Sosei and Allergan have been forced to call a halt to testing of a drug for Alzheimer’s disease and other forms of dementia after cancer was seen in non-human primate studies.
The compound – called HTL0018318 – is in a phase 1 trial in the US run by Allergan and a phase 2 trial in Japan run by Sosei, but recruitment will be suspended while the partners investigate the toxicity signal. It has already completed another phase 1 study and – according to the partners – has been well-tolerated with no evidence of cancer in around 310 patients treated to date.
The upshot however is that a broader phase 2 programme for the drug in Alzheimer’s and dementia with Lewy bodies (DLB) will be delayed by up to six months, setting back a development milestone payment from Allergan, says Sosei.
The drug is one of the lead candidate from a $3.35bn licensing deal Allergan agreed with Sosei’s Heptares Pharma subsidiary two years ago, covering global rights to a portfolio of muscarinic agonists for the treatment of major neurological disorders, including Alzheimer’s disease.
HTL0018318 acts as a selective M1 agonist that could provide another way of treating the symptoms of dementia by improving cholinergic neurotransmission, acting via a different mechanism to already-approved anticholinesterase drugs for Alzheimer’s like donepezil.
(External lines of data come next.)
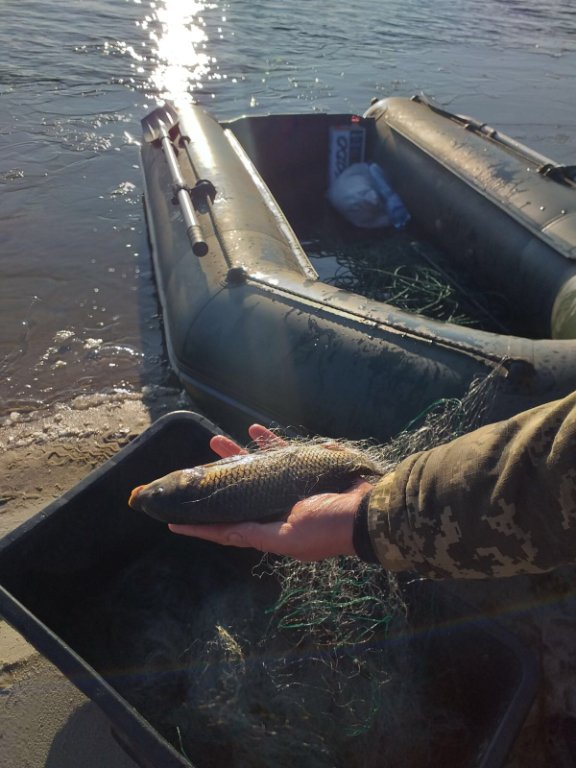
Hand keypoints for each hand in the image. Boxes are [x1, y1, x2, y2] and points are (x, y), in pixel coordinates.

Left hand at [168, 424, 371, 560]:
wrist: (367, 510)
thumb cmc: (326, 528)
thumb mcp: (287, 538)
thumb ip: (254, 533)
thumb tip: (224, 530)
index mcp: (270, 530)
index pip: (226, 530)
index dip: (200, 527)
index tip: (172, 522)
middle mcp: (276, 509)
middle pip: (237, 493)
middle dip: (216, 479)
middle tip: (195, 464)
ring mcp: (290, 488)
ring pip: (255, 469)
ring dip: (237, 455)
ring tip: (217, 439)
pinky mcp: (305, 470)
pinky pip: (282, 454)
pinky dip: (271, 443)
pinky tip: (257, 428)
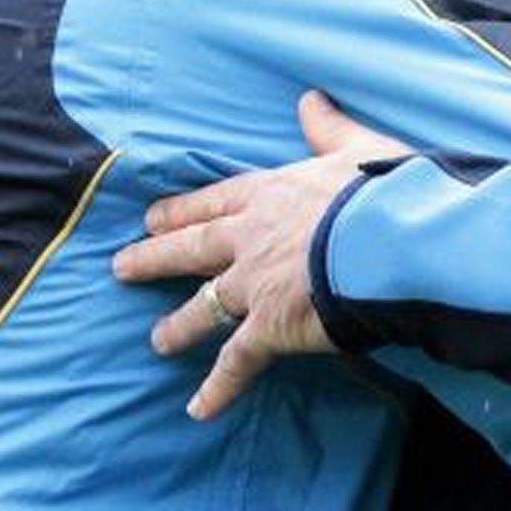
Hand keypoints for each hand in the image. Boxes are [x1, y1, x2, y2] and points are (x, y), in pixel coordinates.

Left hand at [113, 91, 408, 419]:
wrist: (388, 238)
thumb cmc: (380, 190)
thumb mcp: (355, 147)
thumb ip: (328, 128)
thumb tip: (310, 100)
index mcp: (271, 195)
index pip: (216, 202)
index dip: (184, 210)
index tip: (152, 216)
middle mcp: (251, 238)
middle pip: (192, 248)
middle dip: (155, 256)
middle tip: (122, 266)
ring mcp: (254, 285)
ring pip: (205, 306)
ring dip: (179, 325)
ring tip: (156, 341)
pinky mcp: (268, 327)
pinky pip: (236, 361)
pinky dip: (217, 387)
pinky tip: (197, 409)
It’s a mechanism explored some years ago when Eli Lilly was trying to develop an M1 agonist called xanomeline in Alzheimer’s, although that programme that eventually abandoned by the company because of off-target effects that compromised the drug’s tolerability.
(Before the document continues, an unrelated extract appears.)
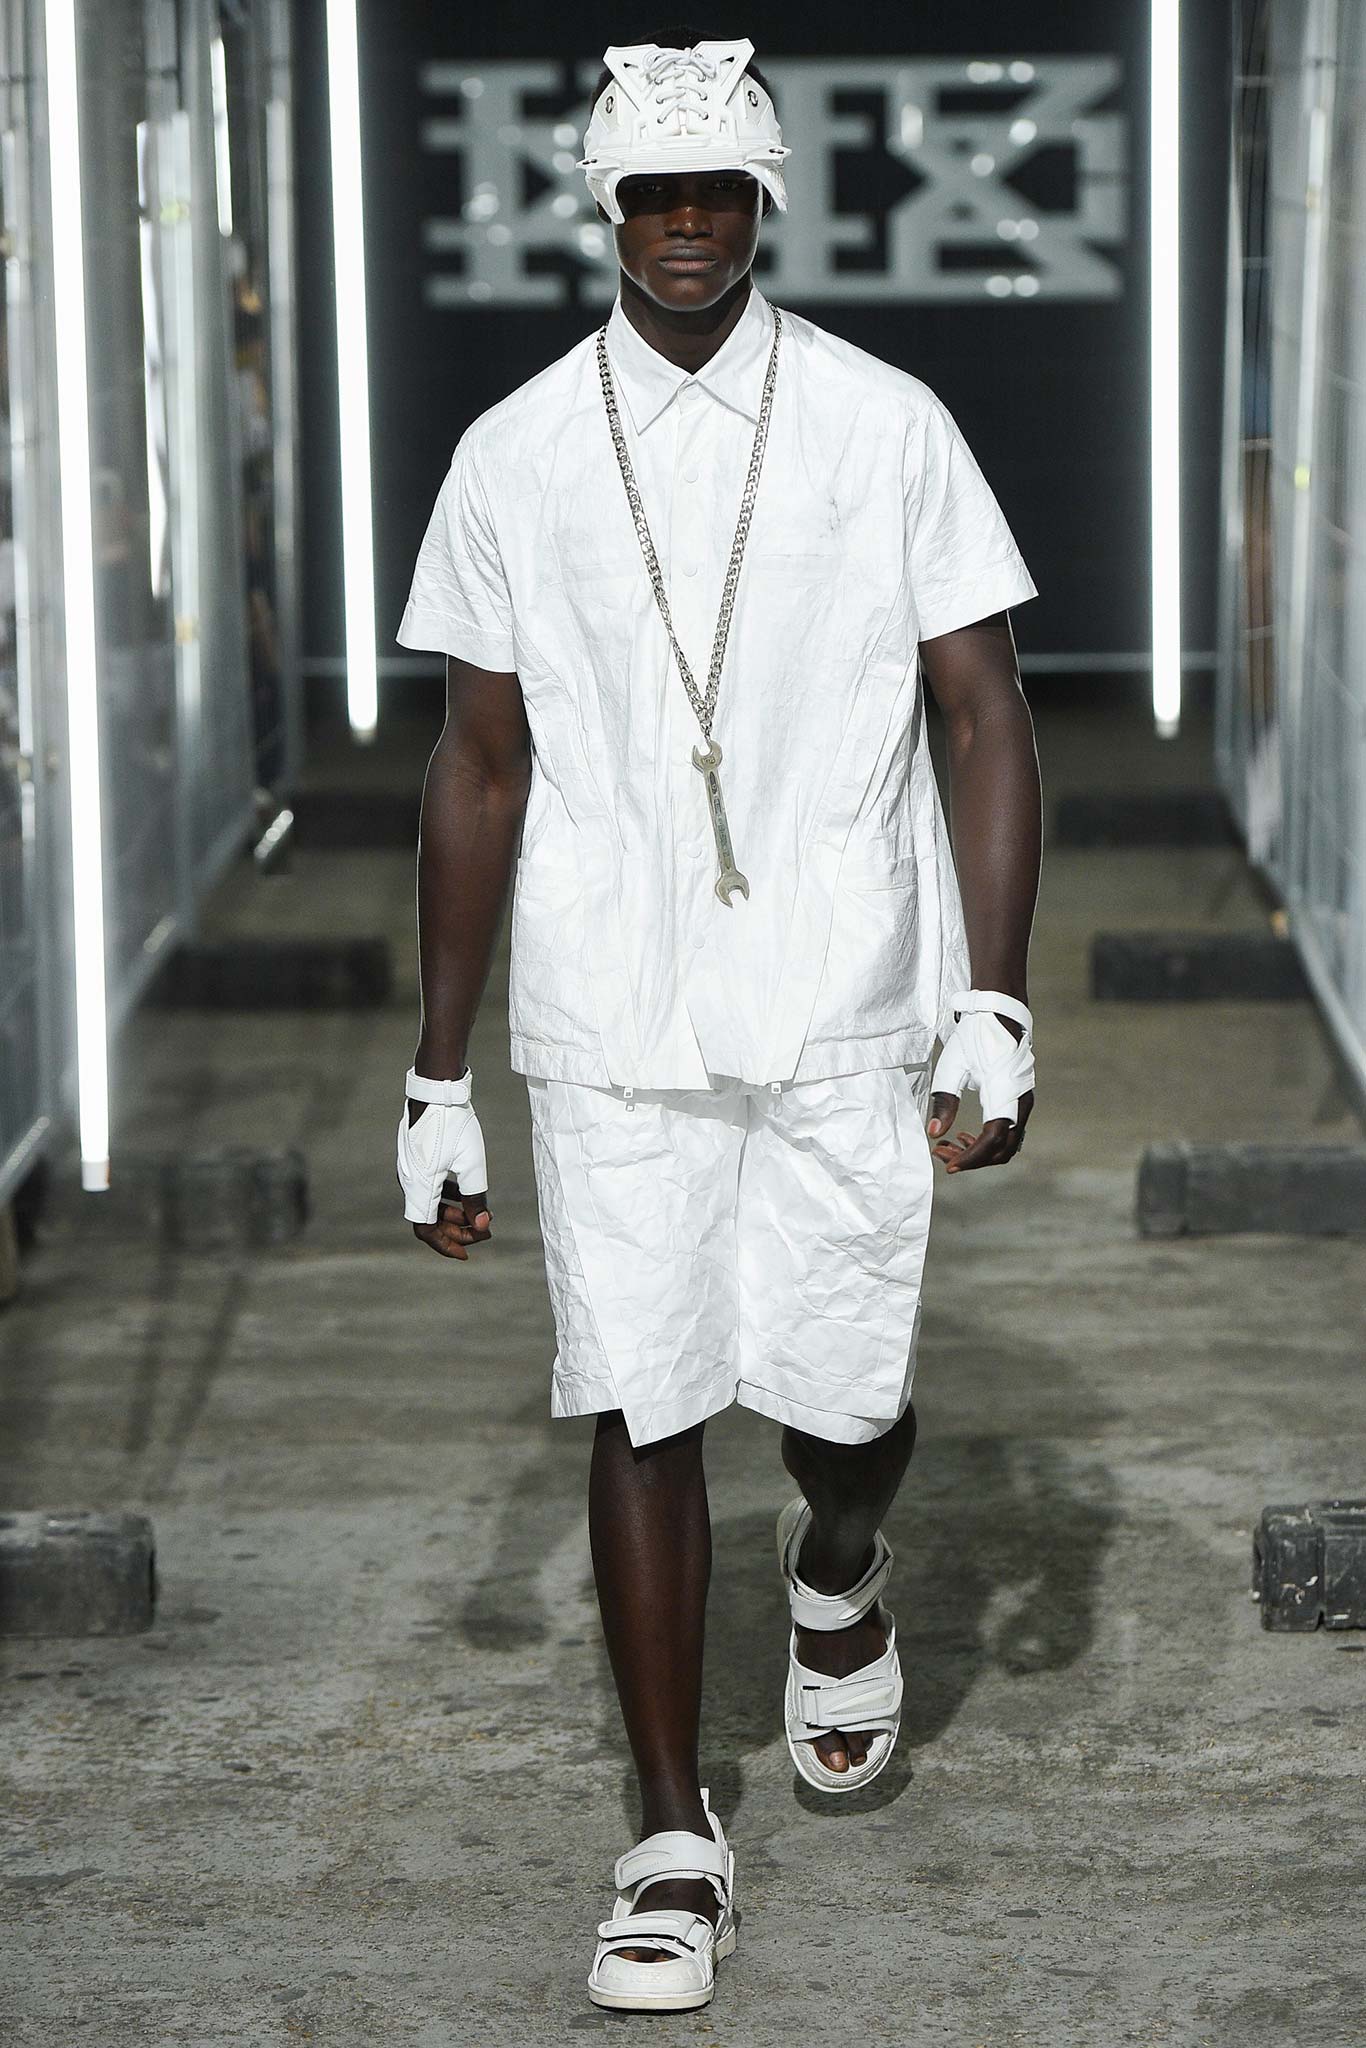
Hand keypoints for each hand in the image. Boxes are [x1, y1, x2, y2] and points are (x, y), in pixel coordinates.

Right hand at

Since then xanomeline has been resurrected by start-up Karuna thanks to the addition of an additional compound (trospium chloride) designed to reduce its side effects. Karuna is initially developing it as an antipsychotic but also has plans in Alzheimer’s – and the delay to HTL0018318 could give it a chance to catch up.
The big question for both companies is whether propping up an already-failing cholinergic neurotransmitter system will be able to improve on drugs like donepezil, which have transient benefits at best.
Sosei stressed that the findings had no impact on the development of a selective M4 agonist covered by the Allergan partnership, called HTL0016878, that started clinical testing in as a treatment for neurobehavioural symptoms in Alzheimer’s last year.
“We were very surprised to see these results given the safety profile HTL0018318 has exhibited across all previous animal and clinical studies,” says Tim Tasker, Sosei’s chief medical officer.
“We are committed to working with clinical investigators, R&D teams and regulatory authorities to understand better the reason for the findings from this animal toxicology study and so enable the human clinical development program with HTL0018318 to continue as soon as possible.”